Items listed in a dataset
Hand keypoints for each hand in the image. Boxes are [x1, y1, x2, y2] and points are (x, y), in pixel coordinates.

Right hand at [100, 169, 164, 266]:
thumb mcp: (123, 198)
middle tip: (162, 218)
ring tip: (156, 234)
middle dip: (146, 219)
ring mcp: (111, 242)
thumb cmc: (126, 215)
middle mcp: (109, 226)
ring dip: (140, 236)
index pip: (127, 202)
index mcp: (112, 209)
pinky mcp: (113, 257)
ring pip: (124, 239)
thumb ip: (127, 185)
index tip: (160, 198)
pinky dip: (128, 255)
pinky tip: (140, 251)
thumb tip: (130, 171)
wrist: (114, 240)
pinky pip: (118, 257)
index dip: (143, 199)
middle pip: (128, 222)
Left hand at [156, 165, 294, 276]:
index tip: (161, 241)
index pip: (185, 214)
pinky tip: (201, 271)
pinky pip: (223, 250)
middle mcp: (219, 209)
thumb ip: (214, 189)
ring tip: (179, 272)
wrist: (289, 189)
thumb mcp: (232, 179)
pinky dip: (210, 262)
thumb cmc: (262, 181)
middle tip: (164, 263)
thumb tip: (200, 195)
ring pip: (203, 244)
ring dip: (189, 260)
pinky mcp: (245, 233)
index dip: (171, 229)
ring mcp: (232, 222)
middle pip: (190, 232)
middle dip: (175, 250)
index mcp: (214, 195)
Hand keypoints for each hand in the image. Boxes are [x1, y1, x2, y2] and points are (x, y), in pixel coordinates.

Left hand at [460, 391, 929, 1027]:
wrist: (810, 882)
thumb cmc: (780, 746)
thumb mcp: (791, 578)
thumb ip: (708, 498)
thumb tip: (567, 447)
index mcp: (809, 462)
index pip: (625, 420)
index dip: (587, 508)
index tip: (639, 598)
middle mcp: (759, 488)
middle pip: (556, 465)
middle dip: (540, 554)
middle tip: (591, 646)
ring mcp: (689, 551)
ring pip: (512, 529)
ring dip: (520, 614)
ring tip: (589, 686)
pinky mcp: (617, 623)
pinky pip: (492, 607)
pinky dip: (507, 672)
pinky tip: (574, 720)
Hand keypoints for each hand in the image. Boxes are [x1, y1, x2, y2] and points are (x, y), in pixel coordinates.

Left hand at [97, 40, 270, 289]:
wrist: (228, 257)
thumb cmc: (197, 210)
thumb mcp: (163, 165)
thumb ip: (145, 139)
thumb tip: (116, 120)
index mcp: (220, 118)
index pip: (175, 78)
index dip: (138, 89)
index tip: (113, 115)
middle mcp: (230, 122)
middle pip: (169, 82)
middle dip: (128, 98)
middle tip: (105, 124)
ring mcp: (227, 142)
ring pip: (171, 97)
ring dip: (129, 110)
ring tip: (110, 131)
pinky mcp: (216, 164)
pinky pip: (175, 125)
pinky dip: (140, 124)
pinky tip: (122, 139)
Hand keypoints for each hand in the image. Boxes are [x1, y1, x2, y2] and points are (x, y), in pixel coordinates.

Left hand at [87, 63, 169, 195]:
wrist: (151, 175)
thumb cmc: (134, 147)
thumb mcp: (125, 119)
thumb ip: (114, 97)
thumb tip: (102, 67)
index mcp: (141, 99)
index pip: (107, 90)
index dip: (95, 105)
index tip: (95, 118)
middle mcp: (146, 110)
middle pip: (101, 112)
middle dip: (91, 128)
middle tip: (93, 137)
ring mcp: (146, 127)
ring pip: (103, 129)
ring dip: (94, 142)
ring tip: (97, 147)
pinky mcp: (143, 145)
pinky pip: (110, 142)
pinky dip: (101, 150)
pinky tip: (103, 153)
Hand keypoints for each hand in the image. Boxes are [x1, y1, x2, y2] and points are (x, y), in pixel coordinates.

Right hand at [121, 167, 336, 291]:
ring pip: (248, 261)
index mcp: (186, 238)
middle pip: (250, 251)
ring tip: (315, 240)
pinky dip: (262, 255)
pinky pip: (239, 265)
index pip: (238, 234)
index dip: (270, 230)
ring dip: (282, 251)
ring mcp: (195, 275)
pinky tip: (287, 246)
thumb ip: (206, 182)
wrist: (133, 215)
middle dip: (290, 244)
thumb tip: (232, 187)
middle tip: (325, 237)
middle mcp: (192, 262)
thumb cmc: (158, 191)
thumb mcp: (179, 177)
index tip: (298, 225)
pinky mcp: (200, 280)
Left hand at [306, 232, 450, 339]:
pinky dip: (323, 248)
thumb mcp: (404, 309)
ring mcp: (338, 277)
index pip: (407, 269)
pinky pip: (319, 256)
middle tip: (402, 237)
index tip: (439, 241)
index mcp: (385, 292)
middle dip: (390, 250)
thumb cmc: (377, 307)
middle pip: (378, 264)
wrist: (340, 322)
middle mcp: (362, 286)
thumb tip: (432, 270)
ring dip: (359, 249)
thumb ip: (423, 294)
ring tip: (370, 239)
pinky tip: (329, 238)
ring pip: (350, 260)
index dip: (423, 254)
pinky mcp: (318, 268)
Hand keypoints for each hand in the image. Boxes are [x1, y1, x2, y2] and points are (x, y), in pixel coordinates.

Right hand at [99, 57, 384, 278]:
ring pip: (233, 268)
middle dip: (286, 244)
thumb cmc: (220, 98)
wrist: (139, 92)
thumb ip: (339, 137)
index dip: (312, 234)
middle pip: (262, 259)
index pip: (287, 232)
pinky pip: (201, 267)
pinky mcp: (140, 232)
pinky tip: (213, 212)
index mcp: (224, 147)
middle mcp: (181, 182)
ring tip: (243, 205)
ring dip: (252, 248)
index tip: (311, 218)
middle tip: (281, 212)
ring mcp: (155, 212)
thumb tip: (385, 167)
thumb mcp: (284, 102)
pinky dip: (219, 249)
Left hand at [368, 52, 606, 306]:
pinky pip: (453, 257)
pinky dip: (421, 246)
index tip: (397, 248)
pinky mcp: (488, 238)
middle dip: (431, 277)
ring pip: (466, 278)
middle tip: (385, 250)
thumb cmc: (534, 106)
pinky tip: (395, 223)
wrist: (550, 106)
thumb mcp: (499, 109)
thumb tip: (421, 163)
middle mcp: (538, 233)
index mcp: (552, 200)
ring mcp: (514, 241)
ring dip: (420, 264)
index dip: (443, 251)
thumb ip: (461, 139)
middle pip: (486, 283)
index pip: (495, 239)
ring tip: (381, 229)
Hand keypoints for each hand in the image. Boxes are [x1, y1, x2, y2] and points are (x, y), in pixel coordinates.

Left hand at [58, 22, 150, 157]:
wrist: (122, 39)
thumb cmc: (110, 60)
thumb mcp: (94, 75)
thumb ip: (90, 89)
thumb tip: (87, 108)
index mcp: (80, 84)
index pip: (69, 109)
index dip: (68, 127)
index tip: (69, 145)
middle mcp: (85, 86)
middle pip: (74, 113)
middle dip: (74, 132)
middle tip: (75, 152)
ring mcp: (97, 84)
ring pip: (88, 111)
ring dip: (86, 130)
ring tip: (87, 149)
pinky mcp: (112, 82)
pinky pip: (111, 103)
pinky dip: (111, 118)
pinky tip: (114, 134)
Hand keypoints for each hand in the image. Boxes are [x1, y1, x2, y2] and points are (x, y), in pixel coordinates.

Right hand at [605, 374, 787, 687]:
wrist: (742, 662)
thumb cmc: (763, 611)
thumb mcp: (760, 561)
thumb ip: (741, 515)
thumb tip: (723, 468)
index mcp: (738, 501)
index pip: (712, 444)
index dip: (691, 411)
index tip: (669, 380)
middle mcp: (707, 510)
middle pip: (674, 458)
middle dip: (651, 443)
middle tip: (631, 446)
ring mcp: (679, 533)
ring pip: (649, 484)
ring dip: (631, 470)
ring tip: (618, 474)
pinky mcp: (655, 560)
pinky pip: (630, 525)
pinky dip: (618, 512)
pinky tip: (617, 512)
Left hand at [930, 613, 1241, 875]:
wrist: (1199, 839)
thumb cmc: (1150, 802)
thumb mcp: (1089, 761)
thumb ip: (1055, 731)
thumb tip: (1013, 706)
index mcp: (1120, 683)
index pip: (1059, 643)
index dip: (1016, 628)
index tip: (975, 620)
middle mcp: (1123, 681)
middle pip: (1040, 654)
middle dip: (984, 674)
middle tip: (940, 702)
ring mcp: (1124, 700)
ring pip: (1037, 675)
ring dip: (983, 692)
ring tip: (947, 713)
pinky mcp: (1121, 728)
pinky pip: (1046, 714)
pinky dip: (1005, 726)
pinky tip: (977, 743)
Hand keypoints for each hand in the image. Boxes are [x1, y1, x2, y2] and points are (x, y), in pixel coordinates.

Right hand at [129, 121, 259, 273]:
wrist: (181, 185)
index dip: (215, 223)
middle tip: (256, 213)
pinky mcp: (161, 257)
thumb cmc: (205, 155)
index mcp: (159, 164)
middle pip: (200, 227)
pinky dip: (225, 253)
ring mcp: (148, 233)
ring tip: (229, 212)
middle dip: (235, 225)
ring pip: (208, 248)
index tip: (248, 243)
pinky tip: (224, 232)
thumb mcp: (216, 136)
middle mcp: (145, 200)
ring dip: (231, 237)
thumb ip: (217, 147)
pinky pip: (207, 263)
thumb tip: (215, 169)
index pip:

**WORK ITEM**
The lines to copy run from the first line of the entries to the line containing "ring dip: (520, 614)"; copy them exactly and output nothing else.

**EXERCISE SOLUTION**
Hand keypoints for each hand in the image. Boxes are [x1, y1, x2, y2] and points are (x, y), in pixel coordinates.

Right hand at [100, 169, 164, 266]:
thumb mcp: (123, 198)
middle tip: (162, 218)
ring tip: (156, 234)
middle dip: (146, 219)
ring mcp: (111, 242)
thumb cmc: (126, 215)
middle mcp: (109, 226)
ring dip: (140, 236)
index pip: (127, 202)
index mcp: (112, 209)
pinky mcp: (113, 257)
ring pip: (124, 239)
thumb ip: (127, 185)
index tip: (160, 198)
pinky dip: (128, 255)
pinky tip: (140, 251)
thumb tip: (130, 171)
wrist: (114, 240)
pinky pip: (118, 257)
index dip: (143, 199)
middle pip: (128, 222)
Left hand at [156, 165, 294, 276]:
index tip: (161, 241)
index pip: (185, 214)
pinky tip: (201, 271)
pinky pip: (223, 250)
middle mcp: (219, 209)
thumb ip: (214, 189)
ring tip: (179, 272)
wrist: (289, 189)
thumb mcp: (232, 179)
pinky dip: (210, 262)
thumb cmc: (262, 181)
middle tip: (164, 263)
thumb tip: (200, 195)
ring pip: (203, 244)
ring dip: (189, 260)
pinky mcp: (245, 233)
index dip: (171, 229)
ring mcp: (232, 222)
middle pip: (190, 232)
middle dip: (175, 250)
index mcp: (214, 195)
Hand keypoints for each hand in the image. Boxes are [x1, y1, x2, y2] and points are (x, y), in pixel coordinates.

Left hand at [460, 391, 929, 1027]:
wrist: (810, 882)
thumb cmc: (780, 746)
thumb mcp: (791, 578)
thumb ip: (708, 498)
thumb tip: (567, 447)
index mcp: (809, 462)
index pip: (625, 420)
index dip: (587, 508)
index tip: (639, 598)
middle mcp: (759, 488)
middle pip: (556, 465)
middle dip: (540, 554)
middle tip: (591, 646)
ring mcp: (689, 551)
ring pip: (512, 529)
ring dip: (520, 614)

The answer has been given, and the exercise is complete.